Technically there should be no pitch 4, but I couldn't deal with the rope drag any longer and I thought the walk-off was from this ledge. (Not true.) There is a final short headwall to climb, most of it all face climbing with zero protection. We could not discern exactly where our route finished, but I think our anchor was too far left and the top-out was much farther right off the ledge. When viewed from below, the finish according to the topo looked to be a long section of steep, scary, solo face climbing. But basically, you have a choice of whatever level of unprotected shit you prefer to top out with. I picked the farthest left end of the headwall: here it was the shortest distance to the top with the easiest features possible. Climb unprotected 5.7 moves to easy 5.4. Go left at the top and soon you will be near the summit and can start the walk-off. Gear anchors can be had at this point.

Protection

Single rack to #3. Bring a standard set of nuts (esp. small) and a selection of micro-cams are almost indispensible.

No fixed anchors.

This route is not a good novice leader route despite the rating of 5.8. The rock has many sections of gritty, exfoliating holds due to lack of traffic and makes even easier moves much dicier. Although not rated R in the guidebook*, this route is very runout. Cruxy moves are not always near protection.
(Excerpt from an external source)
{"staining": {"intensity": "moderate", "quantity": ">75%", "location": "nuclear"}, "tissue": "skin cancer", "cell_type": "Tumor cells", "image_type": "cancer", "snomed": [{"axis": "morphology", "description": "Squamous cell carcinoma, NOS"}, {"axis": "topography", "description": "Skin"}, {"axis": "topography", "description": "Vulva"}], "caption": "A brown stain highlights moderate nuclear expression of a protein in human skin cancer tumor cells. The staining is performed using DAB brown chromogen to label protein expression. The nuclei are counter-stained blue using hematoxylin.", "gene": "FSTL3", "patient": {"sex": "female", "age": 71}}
Although I have led much harder trad than this, this is a heady route. It reminded me very much of the climbing I have done at Reef of Rocks on Mount Lemmon (AZ) in terms of rock quality, style, and protection (or lack thereof). Despite the name, it definitely offers adventure climbing from start to finish.

*Edit: I have since requested Marty Lewis to note this route as "R" in the new 2014 edition, which he did.